**To do**. Could you retype every record below exactly as it appears?

[Stored data]
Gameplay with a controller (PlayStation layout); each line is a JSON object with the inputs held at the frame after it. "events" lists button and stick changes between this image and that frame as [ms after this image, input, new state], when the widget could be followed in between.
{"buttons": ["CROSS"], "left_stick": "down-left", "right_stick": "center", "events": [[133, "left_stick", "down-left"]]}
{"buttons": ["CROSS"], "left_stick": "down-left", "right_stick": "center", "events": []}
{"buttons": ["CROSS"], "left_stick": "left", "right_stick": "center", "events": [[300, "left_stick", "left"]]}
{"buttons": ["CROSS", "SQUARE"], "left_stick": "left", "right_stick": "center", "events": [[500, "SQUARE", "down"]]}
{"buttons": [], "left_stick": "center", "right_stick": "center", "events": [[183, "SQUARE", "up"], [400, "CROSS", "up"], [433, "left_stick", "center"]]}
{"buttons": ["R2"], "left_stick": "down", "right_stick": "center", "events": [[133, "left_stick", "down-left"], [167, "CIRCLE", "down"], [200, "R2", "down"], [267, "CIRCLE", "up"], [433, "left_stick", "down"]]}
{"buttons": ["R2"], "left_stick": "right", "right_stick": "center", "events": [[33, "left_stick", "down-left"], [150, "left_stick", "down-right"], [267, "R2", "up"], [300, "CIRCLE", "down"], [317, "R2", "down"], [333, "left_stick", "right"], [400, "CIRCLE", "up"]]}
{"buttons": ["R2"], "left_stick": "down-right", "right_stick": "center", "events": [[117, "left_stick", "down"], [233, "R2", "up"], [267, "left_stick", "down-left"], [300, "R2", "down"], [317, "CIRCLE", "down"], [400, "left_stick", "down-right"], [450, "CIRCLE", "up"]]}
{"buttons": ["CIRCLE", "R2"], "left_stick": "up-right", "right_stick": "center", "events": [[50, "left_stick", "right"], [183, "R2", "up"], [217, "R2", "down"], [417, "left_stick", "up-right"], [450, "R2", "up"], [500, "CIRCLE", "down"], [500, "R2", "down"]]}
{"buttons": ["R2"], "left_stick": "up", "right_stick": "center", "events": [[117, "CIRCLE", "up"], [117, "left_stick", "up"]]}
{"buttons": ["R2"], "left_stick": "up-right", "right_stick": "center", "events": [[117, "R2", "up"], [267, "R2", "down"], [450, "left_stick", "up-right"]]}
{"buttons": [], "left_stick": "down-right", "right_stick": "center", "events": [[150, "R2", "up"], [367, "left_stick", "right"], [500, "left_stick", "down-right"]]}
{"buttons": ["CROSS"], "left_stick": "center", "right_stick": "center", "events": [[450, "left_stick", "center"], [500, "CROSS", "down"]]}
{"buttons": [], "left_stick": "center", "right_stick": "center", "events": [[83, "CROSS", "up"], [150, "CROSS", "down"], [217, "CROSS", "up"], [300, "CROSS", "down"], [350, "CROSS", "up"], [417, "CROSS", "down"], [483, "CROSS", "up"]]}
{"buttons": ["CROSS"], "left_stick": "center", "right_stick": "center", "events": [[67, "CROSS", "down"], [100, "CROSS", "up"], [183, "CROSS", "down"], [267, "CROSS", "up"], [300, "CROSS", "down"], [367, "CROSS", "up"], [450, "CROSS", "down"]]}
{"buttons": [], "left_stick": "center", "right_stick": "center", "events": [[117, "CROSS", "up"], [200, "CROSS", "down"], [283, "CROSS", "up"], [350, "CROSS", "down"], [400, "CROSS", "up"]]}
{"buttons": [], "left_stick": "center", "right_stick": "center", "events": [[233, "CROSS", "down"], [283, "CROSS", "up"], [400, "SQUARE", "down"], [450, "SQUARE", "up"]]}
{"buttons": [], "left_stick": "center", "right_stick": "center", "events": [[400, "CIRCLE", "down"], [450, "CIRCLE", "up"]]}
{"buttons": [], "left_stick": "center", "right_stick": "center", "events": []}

**Solution to this task**.
Gameplay with a controller (PlayStation layout); each line is a JSON object with the inputs held at the frame after it. "events" lists button and stick changes between this image and that frame as [ms after this image, input, new state], when the widget could be followed in between.
{"buttons": ["CROSS"], "left_stick": "down-left", "right_stick": "center", "events": [[133, "left_stick", "down-left"]]}
{"buttons": ["CROSS"], "left_stick": "down-left", "right_stick": "center", "events": []}
{"buttons": ["CROSS"], "left_stick": "left", "right_stick": "center", "events": [[300, "left_stick", "left"]]}
{"buttons": ["CROSS", "SQUARE"], "left_stick": "left", "right_stick": "center", "events": [[500, "SQUARE", "down"]]}
{"buttons": [], "left_stick": "center", "right_stick": "center", "events": [[183, "SQUARE", "up"], [400, "CROSS", "up"], [433, "left_stick", "center"]]}
{"buttons": ["R2"], "left_stick": "down", "right_stick": "center", "events": [[133, "left_stick", "down-left"], [167, "CIRCLE", "down"], [200, "R2", "down"], [267, "CIRCLE", "up"], [433, "left_stick", "down"]]}
{"buttons": ["R2"], "left_stick": "right", "right_stick": "center", "events": [[33, "left_stick", "down-left"], [150, "left_stick", "down-right"], [267, "R2", "up"], [300, "CIRCLE", "down"], [317, "R2", "down"], [333, "left_stick", "right"], [400, "CIRCLE", "up"]]}
{"buttons": ["R2"], "left_stick": "down-right", "right_stick": "center", "events": [[117, "left_stick", "down"], [233, "R2", "up"], [267, "left_stick", "down-left"], [300, "R2", "down"], [317, "CIRCLE", "down"], [400, "left_stick", "down-right"], [450, "CIRCLE", "up"]]}
{"buttons": ["CIRCLE", "R2"], "left_stick": "up-right", "right_stick": "center", "events": [[50, "left_stick", "right"], [183, "R2", "up"], [217, "R2", "down"], [417, "left_stick", "up-right"], [450, "R2", "up"], [500, "CIRCLE", "down"], [500, "R2", "down"]]}
{"buttons": ["R2"], "left_stick": "up", "right_stick": "center", "events": [[117, "CIRCLE", "up"], [117, "left_stick", "up"]]}
{"buttons": ["R2"], "left_stick": "up-right", "right_stick": "center", "events": [[117, "R2", "up"], [267, "R2", "down"], [450, "left_stick", "up-right"]]}
{"buttons": [], "left_stick": "down-right", "right_stick": "center", "events": [[150, "R2", "up"], [367, "left_stick", "right"], [500, "left_stick", "down-right"]]}
{"buttons": ["CROSS"], "left_stick": "center", "right_stick": "center", "events": [[450, "left_stick", "center"], [500, "CROSS", "down"]]}
{"buttons": [], "left_stick": "center", "right_stick": "center", "events": [[83, "CROSS", "up"], [150, "CROSS", "down"], [217, "CROSS", "up"], [300, "CROSS", "down"], [350, "CROSS", "up"], [417, "CROSS", "down"], [483, "CROSS", "up"]]}
{"buttons": ["CROSS"], "left_stick": "center", "right_stick": "center", "events": [[67, "CROSS", "down"], [100, "CROSS", "up"], [183, "CROSS", "down"], [267, "CROSS", "up"], [300, "CROSS", "down"], [367, "CROSS", "up"], [450, "CROSS", "down"]]}
{"buttons": [], "left_stick": "center", "right_stick": "center", "events": [[117, "CROSS", "up"], [200, "CROSS", "down"], [283, "CROSS", "up"], [350, "CROSS", "down"], [400, "CROSS", "up"]]}
{"buttons": [], "left_stick": "center", "right_stick": "center", "events": [[233, "CROSS", "down"], [283, "CROSS", "up"], [400, "SQUARE", "down"], [450, "SQUARE", "up"]]}
{"buttons": [], "left_stick": "center", "right_stick": "center", "events": [[400, "CIRCLE", "down"], [450, "CIRCLE", "up"]]}
{"buttons": [], "left_stick": "center", "right_stick": "center", "events": []}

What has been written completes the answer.